= What you should do =
Lines to restate from the data below: from the one containing "right elbow: (301, 417)" to the one containing "right shoulder: (470, 404)", both included. Give them again exactly, and only them.

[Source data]
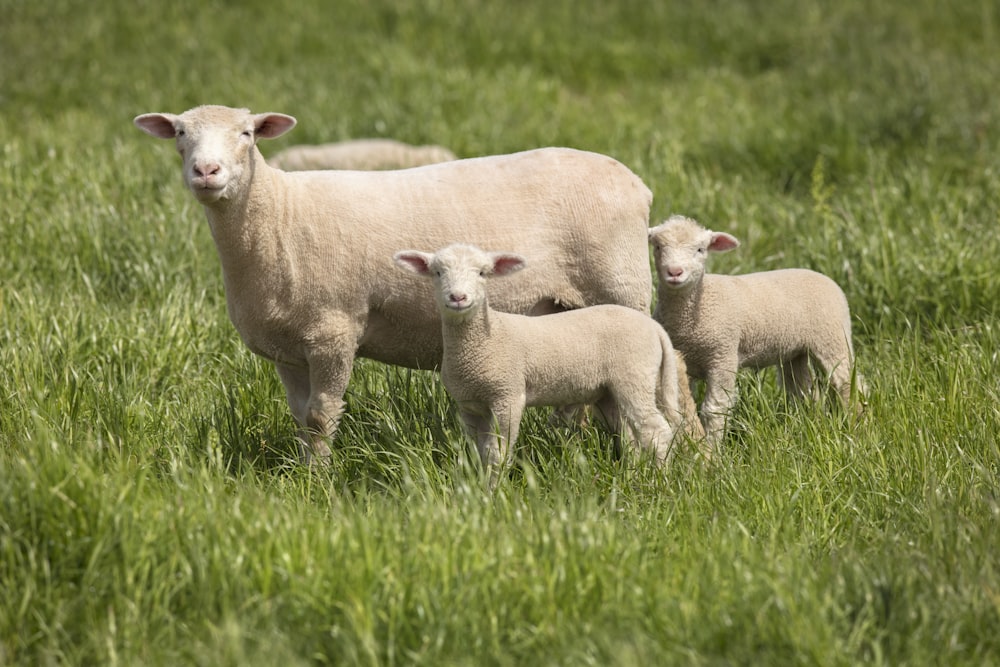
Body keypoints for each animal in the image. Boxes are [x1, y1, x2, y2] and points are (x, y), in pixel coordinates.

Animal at [133, 107, 656, 468]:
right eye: (181, 133)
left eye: (246, 134)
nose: (207, 172)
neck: (279, 213)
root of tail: (636, 182)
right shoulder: (287, 348)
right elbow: (301, 417)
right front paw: (301, 471)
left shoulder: (333, 331)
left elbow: (321, 416)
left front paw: (319, 480)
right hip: (562, 313)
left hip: (621, 288)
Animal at [394, 243, 692, 482]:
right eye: (437, 273)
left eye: (482, 273)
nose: (458, 298)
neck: (484, 340)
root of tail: (655, 329)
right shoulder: (470, 404)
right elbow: (478, 451)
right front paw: (478, 486)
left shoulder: (508, 395)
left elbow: (498, 452)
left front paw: (494, 490)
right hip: (609, 391)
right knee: (629, 436)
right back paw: (632, 476)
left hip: (635, 375)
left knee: (656, 431)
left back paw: (660, 480)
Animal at [644, 214, 864, 446]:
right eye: (658, 247)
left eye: (700, 249)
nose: (674, 272)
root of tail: (825, 278)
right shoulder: (681, 360)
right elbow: (683, 404)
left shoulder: (723, 356)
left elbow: (715, 409)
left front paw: (713, 449)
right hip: (796, 351)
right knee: (804, 389)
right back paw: (808, 422)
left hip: (832, 338)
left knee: (847, 382)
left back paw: (857, 423)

= Answer =
right elbow: (301, 417)
right front paw: (301, 471)
left shoulder: (333, 331)
left elbow: (321, 416)
left front paw: (319, 480)
right hip: (562, 313)
left hip: (621, 288)
Animal at [394, 243, 692, 482]:
right eye: (437, 273)
left eye: (482, 273)
nose: (458, 298)
neck: (484, 340)
root of tail: (655, 329)
right shoulder: (470, 404)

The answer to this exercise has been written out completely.